- **EXTRAIT DU DOCUMENT**:
=====

Ce sont les saumons coho (« silver salmons ») qui viennent pondre ici début septembre, mais la date n'est pas forcément la même sur toute la côte et surtout dans les rivières de l'intérieur.
Les lieux de ponte sont toujours des gravières où l'eau est claire, parfois à quelques centaines de mètres seulement en remontant le cours d'eau depuis la mer. À certains endroits le fond est rose d'œufs de saumon...
Mais dans les jours qui suivent la ponte, les adultes meurent. Ça fait partie d'un cycle immuable, les cadavres occasionnant la prolifération de petits organismes dans la rivière, qui eux-mêmes permettront de nourrir les alevins lors de leur éclosion.
Évidemment des dizaines de milliers de poissons qui pourrissent ensemble, ça développe un certain fumet dans toute la vallée.
Disons que ça reste tenable, sauf vraiment dans certains coins.
Conséquence logique de cette profusion momentanée de nourriture riche à portée de dents, tous les ours des environs se rapprochent de la côte. À Valdez en particulier, cela pose parfois des problèmes car ours noirs et grizzlys rodent nombreux jusqu'en ville.
Un premier ours noir sur le bord de la route dès notre arrivée, puis le second sur la rando côtière vers Shoup Bay, valident les mises en garde omniprésentes.
C'est assez curieusement la première fois que l'on se trouve nez à nez avec un ours sur un sentier, et celui-ci est en plein repas. Malgré ça, quelques claquements de mains et il abandonne son saumon pour fuir dans la végétation, avant même une photo souvenir !
Valdez c'est aussi le terminus de l'oléduc Trans-Alaska, qui achemine sur plus de 1000 kilomètres le pétrole brut extrait sur la côte nord dans l'Océan Arctique (où sont exploitées de gigantesques réserves depuis 50 ans), jusqu'au seul port d'Alaska où la mer ne gèle jamais.

=====

- **ACTIVITÉS**:
a: Dites si chacune des affirmations suivantes est conforme au texte sur les saumons de Valdez, en citant les mots qui le montrent. (i) Les saumons coho pondent à la même date sur toute la côte. (ii) Les saumons adultes meurent dans les jours qui suivent la ponte. (iii) L'oléduc Trans-Alaska transporte le pétrole sur plus de 1000 kilomètres.
b: D'après le texte sur les saumons de Valdez, qu'est-ce qui a suffi pour que l'ours du sentier lâche son saumon et s'enfuie ?
c: Poursuivez le texte sur les saumons de Valdez à partir de sa dernière phrase.

- **Extraits d'un jeu de données**:
=====

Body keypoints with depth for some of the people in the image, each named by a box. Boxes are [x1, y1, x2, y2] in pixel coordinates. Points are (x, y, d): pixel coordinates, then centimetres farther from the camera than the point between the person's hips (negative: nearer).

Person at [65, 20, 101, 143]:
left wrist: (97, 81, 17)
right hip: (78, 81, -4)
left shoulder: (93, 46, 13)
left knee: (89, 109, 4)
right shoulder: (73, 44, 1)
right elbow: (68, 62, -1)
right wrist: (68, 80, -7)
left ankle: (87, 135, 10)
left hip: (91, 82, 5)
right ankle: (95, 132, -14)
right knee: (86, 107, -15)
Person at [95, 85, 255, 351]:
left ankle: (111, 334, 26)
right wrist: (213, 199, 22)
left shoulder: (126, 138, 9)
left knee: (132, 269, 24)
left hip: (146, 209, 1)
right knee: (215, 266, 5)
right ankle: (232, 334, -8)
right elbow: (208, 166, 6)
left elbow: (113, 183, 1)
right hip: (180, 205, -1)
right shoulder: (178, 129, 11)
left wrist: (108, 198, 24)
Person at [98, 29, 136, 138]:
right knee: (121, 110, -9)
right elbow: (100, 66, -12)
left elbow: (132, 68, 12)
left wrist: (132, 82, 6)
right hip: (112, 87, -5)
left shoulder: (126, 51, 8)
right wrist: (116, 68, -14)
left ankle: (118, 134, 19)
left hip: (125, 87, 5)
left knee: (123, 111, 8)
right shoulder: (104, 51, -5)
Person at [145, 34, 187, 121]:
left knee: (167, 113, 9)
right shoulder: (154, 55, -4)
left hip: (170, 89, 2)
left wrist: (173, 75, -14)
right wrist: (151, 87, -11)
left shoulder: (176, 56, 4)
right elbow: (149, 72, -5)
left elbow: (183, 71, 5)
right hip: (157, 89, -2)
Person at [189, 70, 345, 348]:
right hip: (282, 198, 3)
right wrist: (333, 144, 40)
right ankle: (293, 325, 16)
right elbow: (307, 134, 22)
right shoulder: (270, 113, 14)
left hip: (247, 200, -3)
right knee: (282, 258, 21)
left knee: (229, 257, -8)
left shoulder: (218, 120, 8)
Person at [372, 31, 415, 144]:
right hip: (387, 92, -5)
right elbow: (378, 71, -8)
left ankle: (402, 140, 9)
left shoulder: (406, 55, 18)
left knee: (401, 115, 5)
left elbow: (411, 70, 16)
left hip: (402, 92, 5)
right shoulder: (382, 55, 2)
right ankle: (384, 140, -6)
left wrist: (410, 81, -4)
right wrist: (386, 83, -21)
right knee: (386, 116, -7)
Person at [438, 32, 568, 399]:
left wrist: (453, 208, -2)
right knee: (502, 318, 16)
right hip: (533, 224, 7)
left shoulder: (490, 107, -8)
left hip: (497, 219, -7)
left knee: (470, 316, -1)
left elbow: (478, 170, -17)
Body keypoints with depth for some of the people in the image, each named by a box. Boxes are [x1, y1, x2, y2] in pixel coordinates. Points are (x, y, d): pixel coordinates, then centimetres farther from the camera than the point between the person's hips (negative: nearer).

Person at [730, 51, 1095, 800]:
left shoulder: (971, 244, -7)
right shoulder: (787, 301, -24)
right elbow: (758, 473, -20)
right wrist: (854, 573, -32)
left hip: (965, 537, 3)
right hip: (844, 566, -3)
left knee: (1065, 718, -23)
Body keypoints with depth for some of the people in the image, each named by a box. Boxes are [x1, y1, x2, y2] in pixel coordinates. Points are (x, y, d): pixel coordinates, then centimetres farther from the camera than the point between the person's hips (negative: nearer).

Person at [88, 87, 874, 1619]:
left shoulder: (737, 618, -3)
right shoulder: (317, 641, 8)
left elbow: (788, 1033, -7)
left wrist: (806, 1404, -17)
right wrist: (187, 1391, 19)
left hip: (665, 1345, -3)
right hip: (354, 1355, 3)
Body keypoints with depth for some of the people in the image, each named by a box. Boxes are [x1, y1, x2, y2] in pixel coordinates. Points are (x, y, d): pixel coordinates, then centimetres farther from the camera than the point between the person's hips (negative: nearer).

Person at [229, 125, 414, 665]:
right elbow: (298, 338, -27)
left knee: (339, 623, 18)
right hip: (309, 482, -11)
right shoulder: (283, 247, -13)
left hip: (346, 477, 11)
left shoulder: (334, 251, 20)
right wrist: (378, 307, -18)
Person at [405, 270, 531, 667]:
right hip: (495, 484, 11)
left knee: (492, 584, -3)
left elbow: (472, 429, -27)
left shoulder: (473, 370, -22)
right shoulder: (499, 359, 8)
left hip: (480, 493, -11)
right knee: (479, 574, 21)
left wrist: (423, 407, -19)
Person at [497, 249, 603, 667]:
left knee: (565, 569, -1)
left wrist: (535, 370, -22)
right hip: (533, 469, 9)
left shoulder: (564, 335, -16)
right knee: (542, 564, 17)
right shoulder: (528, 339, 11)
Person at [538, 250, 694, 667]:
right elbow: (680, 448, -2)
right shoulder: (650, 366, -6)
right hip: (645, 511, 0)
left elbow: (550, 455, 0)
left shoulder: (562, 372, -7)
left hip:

=====

- **CORRIGÉ**:
a:
(i) Non : « la date n'est pas forcément la même sur toute la côte ».
(ii) Oui : « dans les jours qui suivent la ponte, les adultes meurent ».
(iii) Oui : « qui achemine sur plus de 1000 kilomètres le pétrole brut ».

b: Quelques claquements de mains.

c:
Par conséquent la baie abrite souvent un ou plusieurs pétroliers, quand ils ne sont pas masqués dans la brume...
Une brume qui donne un côté mystique à notre superbe spot de camping sauvage, partagé avec les Québecois du Joly Bus.
Nico, Valérie et leur petite fille sont partis peu de temps avant nous de Montréal, dans leur bus scolaire reconverti, et on les a rencontrés pour la première fois à Seward. Ayant des itinéraires assez semblables et les mêmes affinités dans la recherche des bons coins pour passer la nuit, on se recroise de temps en temps...
Ce spot à Old Valdez (le site de l'ancienne ville détruite en 1964 par l'un des plus puissants séismes enregistrés sur Terre, magnitude 9.2) est à l'embouchure d'une rivière avec plein de ruisseaux annexes : ici aussi c'est rempli de saumons.
Pas d'ours aperçu dans les environs immédiats, par contre les aigles rodent tout autour jusqu'à parfois frôler le camping-car... Ambiance !
De l'autre côté de la baie, un autre bon coin pour l'observation des animaux-qui-se-goinfrent-de-saumons : la hatchery (pisciculture), qui comporte un espace de visite.
Le concept est simple : un cours d'eau a été transformé pour que les saumons viennent pondre directement dans des bassins aménagés, et non dans le lit naturel de la rivière. Après l'éclosion les alevins sont engraissés sur place ou dans d'autres piscicultures.
Bien sûr ça attire des pique-assiettes de tout poil, et l'endroit est fréquemment visité par des grizzlys, a priori plutôt en fin de journée.
Ils viennent se baffrer à l'entrée de l'échelle à poissons, où s'entassent dans un flux sans fin des centaines de saumons avant de grimper vers les bassins de ponte.
Pour nous ce sont deux énormes lions de mer qui ont assuré le spectacle, en venant casser la croûte dans le torrent.
Des milliers de mouettes se partagent les restes, ou tapent directement dans les cadavres de poissons rejetés par la pisciculture, une fois la ponte accomplie.
La magnifique baie de Valdez aura fini par enfin se dégager !
On trouve à Valdez des prestataires proposant des sorties « faune et glaciers » en bateau dans le Prince William Sound, dans le même esprit qu'à Seward.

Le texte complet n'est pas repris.